Rumah gadang di Istano Basa Pagaruyung, Sumatera Barat juga merupakan citra bangunan tradisional dengan tipe rumah kolong. Ciri khas dan keunikan ada di bagian atapnya. Istano Basa pernah terbakar dan dibangun kembali. Pada 2013 pembangunan kembali Istano Basa Pagaruyung rampung dan diresmikan Presiden Susilo Bambang Yudhoyono.
Keunikan rumah adat ini dari bentuk puncak atapnya yang runcing menyerupai tanduk kerbau. Dulu atap ini berbahan ijuk yang tahan sampai puluhan tahun, namun kini banyak yang beratap seng. Desain rumah gadang berbentuk empat persegi panjang dan dibagi dua bagian, muka dan belakang. Bangunan tradisional ini dibina dari tiang-tiang panjang, bangunan rumah dibuat besar ke atas, namun tidak mudah rebah oleh goncangan.
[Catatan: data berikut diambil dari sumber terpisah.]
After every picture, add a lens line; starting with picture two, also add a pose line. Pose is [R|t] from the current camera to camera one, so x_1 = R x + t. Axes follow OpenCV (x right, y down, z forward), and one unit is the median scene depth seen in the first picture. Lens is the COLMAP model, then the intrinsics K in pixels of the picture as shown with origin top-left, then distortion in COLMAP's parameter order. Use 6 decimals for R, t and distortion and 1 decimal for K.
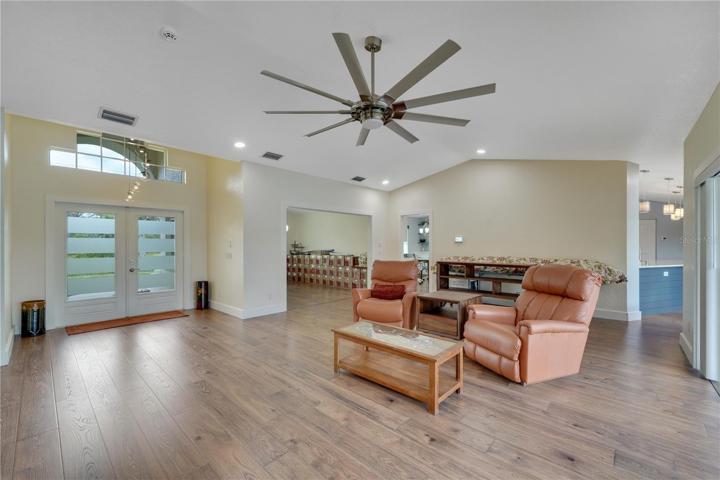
lens RADIAL K [[286.7, 0, 356.5], [0, 286.7, 243.5], [0, 0, 1]] dist [-0.003258, -0.000381]
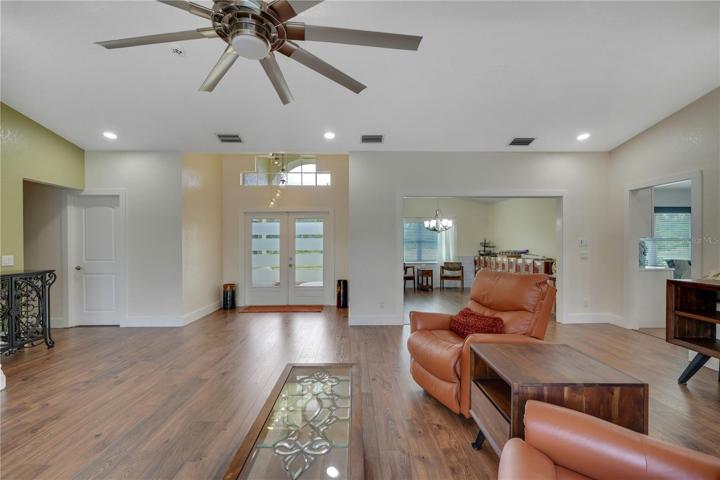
lens RADIAL K [[306.1, 0, 359.5], [0, 306.1, 240.7], [0, 0, 1]] dist [-0.001627, 0.000275]
pose [[0.702738, -0.008944, -0.711393, 0.277010], [0.005013, 0.999958, -0.007620, 0.002628], [0.711431, 0.001789, 0.702754, 0.287926]]
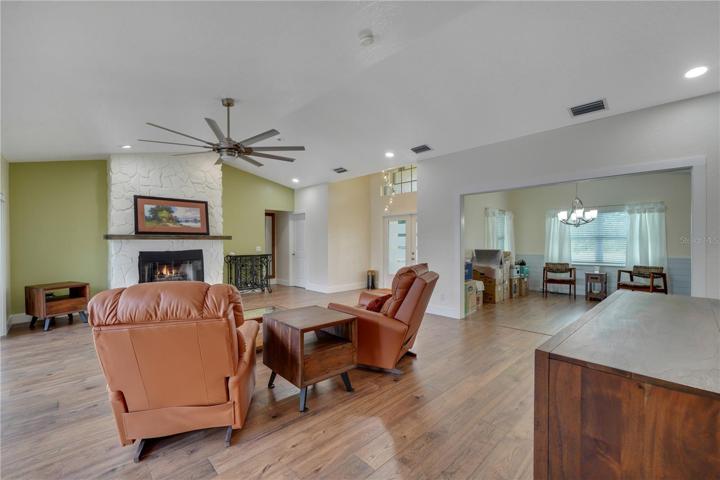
lens RADIAL K [[306.1, 0, 354.1], [0, 306.1, 242.5], [0, 0, 1]] dist [-0.001627, 0.000275]
pose [[-0.052765, 0.004988, -0.998594, 0.653427], [0.008609, 0.999953, 0.004539, 0.002806], [0.998570, -0.008357, -0.052806, 0.713141]]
Wilayah Minangkabau sejak dulu rawan gempa karena berada di pegunungan Bukit Barisan, makanya arsitektur rumah gadang juga memperhitungkan desain tahan gempa. Seluruh tiang rumahnya tidak ditanamkan di tanah, tetapi bertumpu di atas batu datar (umpak) yang kuat dan lebar. Seluruh sambungan (pertemuan) tiang dan kasau (kaso) besar memakai pasak kayu.
Makanya ketika terjadi gempa, rumah tersebut akan bergeser secara fleksibel seperti menari di atas batu datar tempat tonggak atau tiang berdiri. Begitu pula pada sambungan berpasak, juga bergerak secara fleksibel.
Masih banyak daerah di Pulau Sumatera memiliki bangunan tradisional bertipe sama, yakni berkolong dengan desain yang berbeda. Beragam fungsionalnya juga menjadi keunikan tersendiri bagi kekhasan budaya masyarakat di Indonesia.
Kekhasan itu membuat pemerintahan setempat mengabadikannya sebagai citra bagi kota/kabupatennya. Namun sayangnya, masih ada pemkab/pemko yang belum memanfaatkan sebagai ikon penting bagi wilayahnya. Padahal bangunan bertipe kolong ini menjadi penanda peradaban masyarakat Indonesia dapat bertahan di masa lalu.